* Work instructions *
In full and without alteration, copy the listing.

* Task inputs *
-------

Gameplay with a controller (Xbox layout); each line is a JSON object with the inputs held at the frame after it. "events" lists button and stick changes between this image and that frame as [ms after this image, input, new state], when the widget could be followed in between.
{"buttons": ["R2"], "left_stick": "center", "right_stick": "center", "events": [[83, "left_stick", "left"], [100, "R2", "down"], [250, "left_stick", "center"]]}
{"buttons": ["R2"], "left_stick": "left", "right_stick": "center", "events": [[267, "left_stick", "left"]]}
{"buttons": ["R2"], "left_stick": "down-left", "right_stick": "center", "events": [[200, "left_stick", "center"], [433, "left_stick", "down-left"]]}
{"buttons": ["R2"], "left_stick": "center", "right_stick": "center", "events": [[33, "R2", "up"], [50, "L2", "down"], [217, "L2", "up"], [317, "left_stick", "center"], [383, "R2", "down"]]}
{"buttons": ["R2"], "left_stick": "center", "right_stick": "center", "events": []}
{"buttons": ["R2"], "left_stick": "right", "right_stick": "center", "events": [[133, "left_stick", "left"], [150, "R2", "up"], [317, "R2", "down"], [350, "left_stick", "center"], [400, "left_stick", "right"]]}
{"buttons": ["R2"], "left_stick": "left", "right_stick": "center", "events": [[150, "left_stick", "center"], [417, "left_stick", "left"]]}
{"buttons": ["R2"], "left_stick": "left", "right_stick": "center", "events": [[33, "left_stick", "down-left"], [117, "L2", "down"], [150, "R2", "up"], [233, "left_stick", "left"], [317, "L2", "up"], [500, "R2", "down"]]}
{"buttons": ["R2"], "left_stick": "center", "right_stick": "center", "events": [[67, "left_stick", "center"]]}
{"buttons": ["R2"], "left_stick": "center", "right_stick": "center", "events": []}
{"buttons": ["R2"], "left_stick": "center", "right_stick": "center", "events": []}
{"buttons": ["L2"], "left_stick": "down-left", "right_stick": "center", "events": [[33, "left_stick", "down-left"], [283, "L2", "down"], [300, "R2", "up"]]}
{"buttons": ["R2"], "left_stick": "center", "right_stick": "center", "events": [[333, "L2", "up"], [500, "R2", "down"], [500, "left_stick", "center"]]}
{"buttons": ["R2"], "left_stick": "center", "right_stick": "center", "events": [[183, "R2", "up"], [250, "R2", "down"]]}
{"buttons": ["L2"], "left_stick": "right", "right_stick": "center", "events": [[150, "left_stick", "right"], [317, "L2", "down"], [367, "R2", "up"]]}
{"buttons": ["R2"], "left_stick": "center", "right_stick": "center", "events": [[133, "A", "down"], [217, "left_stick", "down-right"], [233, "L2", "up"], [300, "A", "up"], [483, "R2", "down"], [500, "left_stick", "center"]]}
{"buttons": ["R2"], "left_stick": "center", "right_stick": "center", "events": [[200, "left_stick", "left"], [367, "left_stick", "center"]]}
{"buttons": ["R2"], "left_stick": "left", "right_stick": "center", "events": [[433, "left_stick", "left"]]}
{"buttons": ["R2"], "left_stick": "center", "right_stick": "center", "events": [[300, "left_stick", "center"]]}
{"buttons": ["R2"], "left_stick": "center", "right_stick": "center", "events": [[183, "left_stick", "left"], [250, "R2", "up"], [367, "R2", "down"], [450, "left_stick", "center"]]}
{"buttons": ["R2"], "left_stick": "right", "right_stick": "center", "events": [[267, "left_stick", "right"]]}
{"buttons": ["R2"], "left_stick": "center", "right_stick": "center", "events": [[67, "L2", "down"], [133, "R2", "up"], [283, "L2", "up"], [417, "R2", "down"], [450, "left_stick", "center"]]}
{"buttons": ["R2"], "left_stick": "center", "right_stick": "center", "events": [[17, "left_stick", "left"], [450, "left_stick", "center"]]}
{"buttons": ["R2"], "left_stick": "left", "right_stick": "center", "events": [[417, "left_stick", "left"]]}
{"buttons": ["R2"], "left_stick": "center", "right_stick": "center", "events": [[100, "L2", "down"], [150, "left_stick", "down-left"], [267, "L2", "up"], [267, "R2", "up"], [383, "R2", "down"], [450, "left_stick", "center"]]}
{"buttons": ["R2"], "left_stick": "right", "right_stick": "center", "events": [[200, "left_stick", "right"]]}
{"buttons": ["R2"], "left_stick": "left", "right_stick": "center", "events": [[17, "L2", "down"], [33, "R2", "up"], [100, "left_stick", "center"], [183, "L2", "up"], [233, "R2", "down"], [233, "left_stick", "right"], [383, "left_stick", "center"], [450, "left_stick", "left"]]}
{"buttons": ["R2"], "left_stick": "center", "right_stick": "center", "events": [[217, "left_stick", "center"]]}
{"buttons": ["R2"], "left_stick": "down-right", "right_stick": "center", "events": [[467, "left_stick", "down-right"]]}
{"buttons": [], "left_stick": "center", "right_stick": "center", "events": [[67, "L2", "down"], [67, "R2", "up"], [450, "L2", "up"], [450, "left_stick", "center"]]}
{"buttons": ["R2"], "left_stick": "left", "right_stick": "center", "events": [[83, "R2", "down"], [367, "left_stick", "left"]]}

-------

* Solution *
Gameplay with a controller (Xbox layout); each line is a JSON object with the inputs held at the frame after it. "events" lists button and stick changes between this image and that frame as [ms after this image, input, new state], when the widget could be followed in between.
{"buttons": ["R2"], "left_stick": "center", "right_stick": "center", "events": [[83, "left_stick", "left"], [100, "R2", "down"], [250, "left_stick", "center"]]}
{"buttons": ["R2"], "left_stick": "left", "right_stick": "center", "events": [[267, "left_stick", "left"]]}
{"buttons": ["R2"], "left_stick": "down-left", "right_stick": "center", "events": [[200, "left_stick", "center"], [433, "left_stick", "down-left"]]}
{"buttons": ["R2"], "left_stick": "center", "right_stick": "center", "events": [[33, "R2", "up"], [50, "L2", "down"], [217, "L2", "up"], [317, "left_stick", "center"], [383, "R2", "down"]]}
{"buttons": ["R2"], "left_stick": "center", "right_stick": "center", "events": []}
{"buttons": ["R2"], "left_stick": "right", "right_stick": "center", "events": [[133, "left_stick", "left"], [150, "R2", "up"], [317, "R2", "down"], [350, "left_stick", "center"], [400, "left_stick", "right"]]}
{"buttons": ["R2"], "left_stick": "left", "right_stick": "center", "events": [[150, "left_stick", "center"], [417, "left_stick", "left"]]}
{"buttons": ["R2"], "left_stick": "left", "right_stick": "center", "events": [[33, "left_stick", "down-left"], [117, "L2", "down"], [150, "R2", "up"], [233, "left_stick", "left"], [317, "L2", "up"], [500, "R2", "down"]]}
{"buttons": ["R2"], "left_stick": "center", "right_stick": "center", "events": [[67, "left_stick", "center"]]}
{"buttons": ["R2"], "left_stick": "center", "right_stick": "center", "events": []}
{"buttons": ["R2"], "left_stick": "center", "right_stick": "center", "events": []}
{"buttons": ["L2"], "left_stick": "down-left", "right_stick": "center", "events": [[33, "left_stick", "down-left"], [283, "L2", "down"], [300, "R2", "up"]]}
{"buttons": ["R2"], "left_stick": "center", "right_stick": "center", "events": [[333, "L2", "up"], [500, "R2", "down"], [500, "left_stick", "center"]]}
{"buttons": ["R2"], "left_stick": "center", "right_stick": "center", "events": [[183, "R2", "up"], [250, "R2", "down"]]}
{"buttons": ["L2"], "left_stick": "right", "right_stick": "center", "events": [[150, "left_stick", "right"], [317, "L2", "down"], [367, "R2", "up"]]}
{"buttons": ["R2"], "left_stick": "center", "right_stick": "center", "events": [[133, "A", "down"], [217, "left_stick", "down-right"], [233, "L2", "up"], [300, "A", "up"], [483, "R2", "down"], [500, "left_stick", "center"]]}
{"buttons": ["R2"], "left_stick": "center", "right_stick": "center", "events": [[200, "left_stick", "left"], [367, "left_stick", "center"]]}
{"buttons": ["R2"], "left_stick": "left", "right_stick": "center", "events": [[433, "left_stick", "left"]]}
{"buttons": ["R2"], "left_stick": "center", "right_stick": "center", "events": [[300, "left_stick", "center"]]}
{"buttons": ["R2"], "left_stick": "center", "right_stick": "center", "events": [[183, "left_stick", "left"], [250, "R2", "up"], [367, "R2", "down"], [450, "left_stick", "center"]]}
{"buttons": ["R2"], "left_stick": "right", "right_stick": "center", "events": [[267, "left_stick", "right"]]}
{"buttons": ["R2"], "left_stick": "center", "right_stick": "center", "events": [[67, "L2", "down"], [133, "R2", "up"], [283, "L2", "up"], [417, "R2", "down"], [450, "left_stick", "center"]]}
{"buttons": ["R2"], "left_stick": "center", "right_stick": "center", "events": [[17, "left_stick", "left"], [450, "left_stick", "center"]]}
{"buttons": ["R2"], "left_stick": "left", "right_stick": "center", "events": [[417, "left_stick", "left"]]}
{"buttons": ["R2"], "left_stick": "center", "right_stick": "center", "events": [[100, "L2", "down"], [150, "left_stick", "down-left"], [267, "L2", "up"], [267, "R2", "up"], [383, "R2", "down"], [450, "left_stick", "center"]]}
{"buttons": ["R2"], "left_stick": "right", "right_stick": "center", "events": [[200, "left_stick", "right"]]}
{"buttons": ["R2"], "left_stick": "left", "right_stick": "center", "events": [[17, "L2", "down"], [33, "R2", "up"], [100, "left_stick", "center"], [183, "L2", "up"], [233, "R2", "down"], [233, "left_stick", "right"], [383, "left_stick", "center"], [450, "left_stick", "left"]]}
{"buttons": ["R2"], "left_stick": "center", "right_stick": "center", "events": [[217, "left_stick", "center"]]}
{"buttons": ["R2"], "left_stick": "down-right", "right_stick": "center", "events": [[467, "left_stick", "down-right"]]}
{"buttons": [], "left_stick": "center", "right_stick": "center", "events": [[67, "L2", "down"], [67, "R2", "up"], [450, "L2", "up"], [450, "left_stick", "center"]]}
{"buttons": ["R2"], "left_stick": "left", "right_stick": "center", "events": [[83, "R2", "down"], [367, "left_stick", "left"]]}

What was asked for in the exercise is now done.